▸ Task brief
Extract, exactly as written, each line from the start of the records below to the line containing "35: (802, 489, 5.91)", both ends included; drop the pictures.

▸ Input material
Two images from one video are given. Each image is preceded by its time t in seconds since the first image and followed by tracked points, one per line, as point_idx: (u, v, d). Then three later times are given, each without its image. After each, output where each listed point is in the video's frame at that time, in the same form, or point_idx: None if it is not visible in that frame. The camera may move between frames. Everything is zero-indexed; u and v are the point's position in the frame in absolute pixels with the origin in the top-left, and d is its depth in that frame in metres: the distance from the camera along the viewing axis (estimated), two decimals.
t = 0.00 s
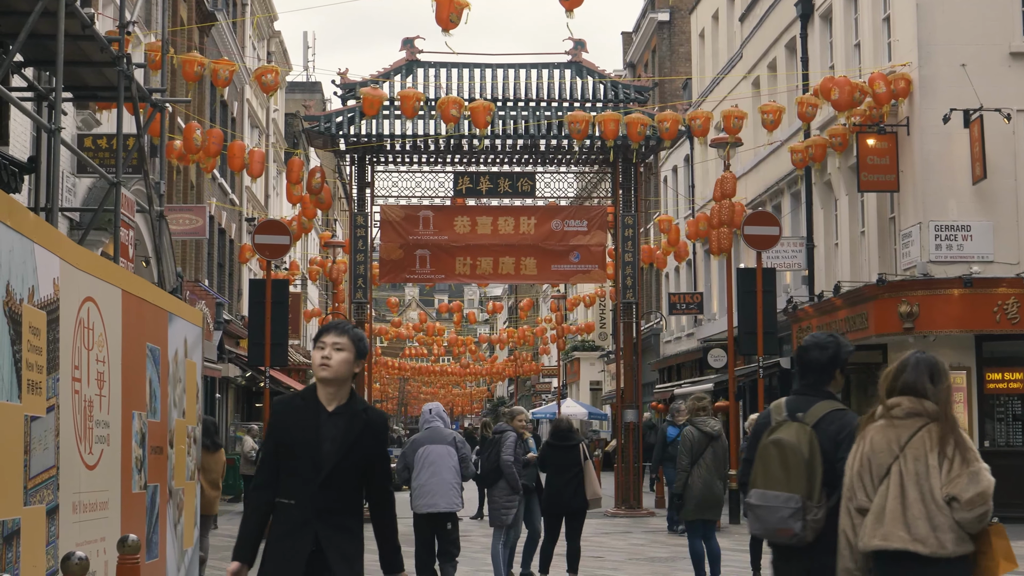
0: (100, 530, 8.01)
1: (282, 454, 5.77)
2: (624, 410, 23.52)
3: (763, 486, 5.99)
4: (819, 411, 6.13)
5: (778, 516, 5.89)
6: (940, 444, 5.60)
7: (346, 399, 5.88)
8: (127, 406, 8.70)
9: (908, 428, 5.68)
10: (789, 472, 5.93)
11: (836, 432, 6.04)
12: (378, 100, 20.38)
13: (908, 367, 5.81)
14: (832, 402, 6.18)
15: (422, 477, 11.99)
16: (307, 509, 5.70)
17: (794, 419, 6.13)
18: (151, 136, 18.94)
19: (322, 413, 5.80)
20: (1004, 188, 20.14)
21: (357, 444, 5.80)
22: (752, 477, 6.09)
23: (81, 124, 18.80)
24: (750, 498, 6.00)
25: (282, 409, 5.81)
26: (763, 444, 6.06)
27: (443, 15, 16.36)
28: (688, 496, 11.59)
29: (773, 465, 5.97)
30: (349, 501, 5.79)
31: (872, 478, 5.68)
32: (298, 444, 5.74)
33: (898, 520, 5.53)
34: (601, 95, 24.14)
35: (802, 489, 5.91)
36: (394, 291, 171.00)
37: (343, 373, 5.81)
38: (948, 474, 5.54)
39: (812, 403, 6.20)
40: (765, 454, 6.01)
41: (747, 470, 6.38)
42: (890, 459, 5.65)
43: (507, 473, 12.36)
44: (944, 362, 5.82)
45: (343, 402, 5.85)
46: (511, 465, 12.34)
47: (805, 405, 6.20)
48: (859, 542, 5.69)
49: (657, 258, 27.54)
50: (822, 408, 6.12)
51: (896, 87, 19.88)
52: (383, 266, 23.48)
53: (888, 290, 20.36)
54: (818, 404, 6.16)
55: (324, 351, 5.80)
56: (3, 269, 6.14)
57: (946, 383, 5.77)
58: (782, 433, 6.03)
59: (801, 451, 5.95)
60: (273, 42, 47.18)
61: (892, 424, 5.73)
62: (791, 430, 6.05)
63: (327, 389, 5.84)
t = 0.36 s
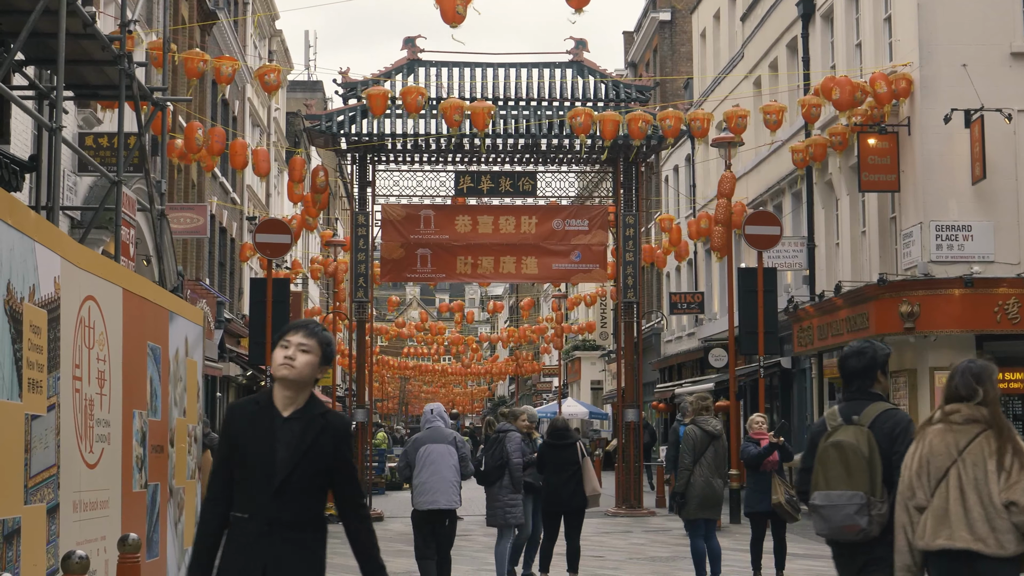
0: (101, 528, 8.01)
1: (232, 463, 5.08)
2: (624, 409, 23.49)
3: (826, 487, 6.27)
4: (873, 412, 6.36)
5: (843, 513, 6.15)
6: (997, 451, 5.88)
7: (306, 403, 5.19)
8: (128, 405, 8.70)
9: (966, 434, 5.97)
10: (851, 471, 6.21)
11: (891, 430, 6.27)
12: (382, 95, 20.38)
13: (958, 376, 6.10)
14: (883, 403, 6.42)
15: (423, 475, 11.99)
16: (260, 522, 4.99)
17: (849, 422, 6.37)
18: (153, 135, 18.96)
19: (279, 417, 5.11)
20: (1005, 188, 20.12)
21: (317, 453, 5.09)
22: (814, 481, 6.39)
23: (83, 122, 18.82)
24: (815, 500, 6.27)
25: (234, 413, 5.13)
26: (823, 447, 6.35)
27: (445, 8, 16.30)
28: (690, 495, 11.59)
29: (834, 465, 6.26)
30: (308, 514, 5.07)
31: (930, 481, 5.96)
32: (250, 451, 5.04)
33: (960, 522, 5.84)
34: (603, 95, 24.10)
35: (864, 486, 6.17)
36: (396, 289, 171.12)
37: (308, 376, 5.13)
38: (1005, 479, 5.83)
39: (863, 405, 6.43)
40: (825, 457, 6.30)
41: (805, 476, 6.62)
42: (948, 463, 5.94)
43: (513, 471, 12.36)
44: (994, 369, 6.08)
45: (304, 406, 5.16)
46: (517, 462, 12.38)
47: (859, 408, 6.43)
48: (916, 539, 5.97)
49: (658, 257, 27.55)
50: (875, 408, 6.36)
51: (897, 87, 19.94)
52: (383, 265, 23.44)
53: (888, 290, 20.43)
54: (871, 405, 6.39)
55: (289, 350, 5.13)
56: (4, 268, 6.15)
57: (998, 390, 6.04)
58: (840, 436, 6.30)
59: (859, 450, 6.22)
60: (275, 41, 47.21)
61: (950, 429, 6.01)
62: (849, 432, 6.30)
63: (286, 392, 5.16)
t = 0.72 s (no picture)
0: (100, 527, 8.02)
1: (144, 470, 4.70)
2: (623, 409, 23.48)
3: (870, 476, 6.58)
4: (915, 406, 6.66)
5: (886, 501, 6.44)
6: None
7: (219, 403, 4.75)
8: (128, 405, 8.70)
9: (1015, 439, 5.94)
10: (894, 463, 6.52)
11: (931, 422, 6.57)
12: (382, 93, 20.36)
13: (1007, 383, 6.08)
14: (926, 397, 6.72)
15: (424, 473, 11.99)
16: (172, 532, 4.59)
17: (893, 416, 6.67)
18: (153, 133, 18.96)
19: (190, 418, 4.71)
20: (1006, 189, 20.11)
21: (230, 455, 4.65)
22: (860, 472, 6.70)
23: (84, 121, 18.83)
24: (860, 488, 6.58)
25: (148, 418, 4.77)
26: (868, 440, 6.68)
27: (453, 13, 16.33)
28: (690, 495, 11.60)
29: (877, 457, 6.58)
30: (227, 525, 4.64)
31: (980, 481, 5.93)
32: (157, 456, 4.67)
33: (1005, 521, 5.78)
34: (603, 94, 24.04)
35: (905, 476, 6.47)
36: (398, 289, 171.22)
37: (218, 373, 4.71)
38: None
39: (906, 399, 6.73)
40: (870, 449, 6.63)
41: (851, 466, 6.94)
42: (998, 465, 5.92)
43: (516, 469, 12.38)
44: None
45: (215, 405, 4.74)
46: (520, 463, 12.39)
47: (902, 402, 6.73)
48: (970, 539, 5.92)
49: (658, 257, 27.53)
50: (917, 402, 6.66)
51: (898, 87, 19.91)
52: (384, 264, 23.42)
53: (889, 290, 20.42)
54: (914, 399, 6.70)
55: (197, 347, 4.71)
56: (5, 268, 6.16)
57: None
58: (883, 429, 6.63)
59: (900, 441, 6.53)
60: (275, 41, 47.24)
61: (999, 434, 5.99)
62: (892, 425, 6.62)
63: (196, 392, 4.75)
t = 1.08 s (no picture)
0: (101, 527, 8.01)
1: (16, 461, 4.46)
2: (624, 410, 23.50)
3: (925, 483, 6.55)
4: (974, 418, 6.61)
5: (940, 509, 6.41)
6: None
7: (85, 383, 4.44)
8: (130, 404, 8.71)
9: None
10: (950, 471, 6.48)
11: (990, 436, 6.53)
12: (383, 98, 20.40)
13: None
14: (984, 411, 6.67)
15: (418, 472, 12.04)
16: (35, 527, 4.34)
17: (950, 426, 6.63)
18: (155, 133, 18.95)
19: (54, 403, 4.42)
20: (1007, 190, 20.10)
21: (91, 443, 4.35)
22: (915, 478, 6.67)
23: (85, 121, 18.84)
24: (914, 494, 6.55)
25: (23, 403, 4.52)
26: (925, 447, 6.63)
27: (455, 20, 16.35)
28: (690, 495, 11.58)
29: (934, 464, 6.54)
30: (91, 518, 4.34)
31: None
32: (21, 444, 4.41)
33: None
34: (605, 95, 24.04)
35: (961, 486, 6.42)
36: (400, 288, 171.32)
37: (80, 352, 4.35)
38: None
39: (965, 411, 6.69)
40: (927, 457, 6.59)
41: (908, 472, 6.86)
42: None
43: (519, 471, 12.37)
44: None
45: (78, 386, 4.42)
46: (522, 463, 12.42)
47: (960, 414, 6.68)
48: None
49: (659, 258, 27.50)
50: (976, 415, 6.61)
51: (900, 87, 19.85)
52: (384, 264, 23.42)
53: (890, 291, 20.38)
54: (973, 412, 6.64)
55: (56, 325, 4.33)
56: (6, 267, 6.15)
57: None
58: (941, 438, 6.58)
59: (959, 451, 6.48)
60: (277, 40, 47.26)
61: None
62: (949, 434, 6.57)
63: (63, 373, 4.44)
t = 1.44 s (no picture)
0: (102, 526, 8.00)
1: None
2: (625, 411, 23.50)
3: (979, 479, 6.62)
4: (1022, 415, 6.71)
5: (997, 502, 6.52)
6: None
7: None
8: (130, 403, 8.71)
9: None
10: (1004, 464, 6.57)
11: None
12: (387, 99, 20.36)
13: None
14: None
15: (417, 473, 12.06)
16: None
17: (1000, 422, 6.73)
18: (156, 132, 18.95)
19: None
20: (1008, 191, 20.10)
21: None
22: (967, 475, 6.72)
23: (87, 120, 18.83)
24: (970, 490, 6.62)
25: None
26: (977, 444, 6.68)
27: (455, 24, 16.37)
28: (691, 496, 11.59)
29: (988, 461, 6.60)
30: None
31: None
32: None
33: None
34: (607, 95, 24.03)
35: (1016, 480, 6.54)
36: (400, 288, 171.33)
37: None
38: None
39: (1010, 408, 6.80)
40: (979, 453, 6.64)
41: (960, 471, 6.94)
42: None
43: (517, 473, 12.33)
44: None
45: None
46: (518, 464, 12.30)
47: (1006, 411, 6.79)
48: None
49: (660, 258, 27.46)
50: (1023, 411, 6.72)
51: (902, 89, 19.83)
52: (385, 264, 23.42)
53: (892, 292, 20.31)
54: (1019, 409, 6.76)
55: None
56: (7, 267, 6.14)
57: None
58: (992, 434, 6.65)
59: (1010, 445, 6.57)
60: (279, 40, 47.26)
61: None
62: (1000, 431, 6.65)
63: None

▸ Output below
Two images from one video are given. Each image is preceded by its time t in seconds since the first image and followed by tracked points, one per line, as point_idx: (u, v, d). Then three later times are given, each without its image. After each, output where each listed point is in the video's frame at that time, in the same form, or point_idx: None if it is not visible in that frame. The camera may move between frames. Everything is zero-indexed; u and v are the point's position in the frame in absolute pixels with the origin in the top-left, and d is its depth in that frame in metres: the distance from the camera along the viewing axis (estimated), two decimals.
t = 0.00 s
0: (100, 530, 8.01)
1: (282, 454, 5.77)
2: (624, 410, 23.52)
3: (763, 486, 5.99)
4: (819, 411, 6.13)
5: (778, 516, 5.89)
6: (940, 444, 5.60)
7: (346, 399, 5.88)
8: (127, 406, 8.70)
9: (908, 428, 5.68)
10: (789, 472, 5.93)
11: (836, 432, 6.04)
12: (378, 100, 20.38)
13: (908, 367, 5.81)
14: (832, 402, 6.18)
15: (422, 477, 11.99)
16: (307, 509, 5.70)
17: (794, 419, 6.13)
18: (151, 136, 18.94)
19: (322, 413, 5.80)
20: (1004, 188, 20.14)
21: (357, 444, 5.80)
22: (752, 477, 6.09)
23: (81, 124, 18.80)
24: (750, 498, 6.00)
25: (282, 409, 5.81)
26: (763, 444, 6.06)
27: (443, 15, 16.36)
28: (688, 496, 11.59)
29: (773, 465, 5.97)
30: (349, 501, 5.79)
31: (872, 478, 5.68)
32: (298, 444, 5.74)
33: (898, 520, 5.53)
34: (601, 95, 24.14)
35: (802, 489, 5.91)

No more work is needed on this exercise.